According to the poll - conducted by the private research firm and released to the media on Wednesday - the number of Bahamians generally dissatisfied with the administration has increased by 28 percent since last May even as the number of people generally satisfied with the administration has declined by 18 percent.

The poll also shows a substantial number of people surveyed now believe the country is headed in the wrong direction.

The poll was conducted from March 15 to April 7 and relied on a random, weighed sample of 1,000 Bahamians. It comes as the administration prepares to mark its one year anniversary on May 10.

When asked about the poll on Thursday, Acting Prime Minister Peter Turnquest admitted the government's communications with the public have sometimes missed the mark and said it plans to ramp up its public relations efforts soon.

Mr Turnquest said the results did not make him "feel badly," nor would they disrupt the government's agenda or prompt it to change course.

In a few years, he said, hopefully Bahamians will look back at this period and characterise it as a rebuilding phase.

"At the end of the day it isn't going to affect what we are focused on doing," Mr Turnquest said last week. "We recognise that Bahamians have suffered, continue to suffer a slow turnaround and we understand we have a job to do.

Improvements

"We're focused on that job and we will make improvements that are necessary and hopefully at the end of the day in four years from now they will see, touch and feel the result of the work we do and it will be demonstrably clear that this period is just a rebuilding, a planning period for what is to come."

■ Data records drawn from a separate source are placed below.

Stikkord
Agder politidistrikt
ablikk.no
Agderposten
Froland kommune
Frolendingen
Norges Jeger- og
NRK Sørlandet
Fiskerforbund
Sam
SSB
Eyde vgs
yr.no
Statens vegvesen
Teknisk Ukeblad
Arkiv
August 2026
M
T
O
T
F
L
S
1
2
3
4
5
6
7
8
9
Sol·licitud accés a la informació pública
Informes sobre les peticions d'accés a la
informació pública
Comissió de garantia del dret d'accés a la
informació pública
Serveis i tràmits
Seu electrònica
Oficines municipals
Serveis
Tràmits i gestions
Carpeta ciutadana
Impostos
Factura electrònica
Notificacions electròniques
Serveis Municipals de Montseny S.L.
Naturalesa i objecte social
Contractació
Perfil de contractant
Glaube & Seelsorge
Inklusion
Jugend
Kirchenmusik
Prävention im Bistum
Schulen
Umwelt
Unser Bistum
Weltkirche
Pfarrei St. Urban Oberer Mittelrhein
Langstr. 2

When contacted for his reaction, Health Minister Dr Duane Sands said the poll results do not surprise him.

"There's nothing in the poll certainly about the Free National Movement's administration that those of us who spend time on the ground wouldn't have known," he said.

"People are talking, people are vocalising their concerns. People say, 'I like what you're doing, but . . .' or 'I understand what you are doing but...' There have been some things that have rubbed the public the wrong way, Oban is an example of that. The prime minister has admitted we have made some mistakes with Oban that we intend to correct. There are some things that we have promised that we have not been able to deliver and hopefully we will be able to deliver some of those promises in the start of the next fiscal year."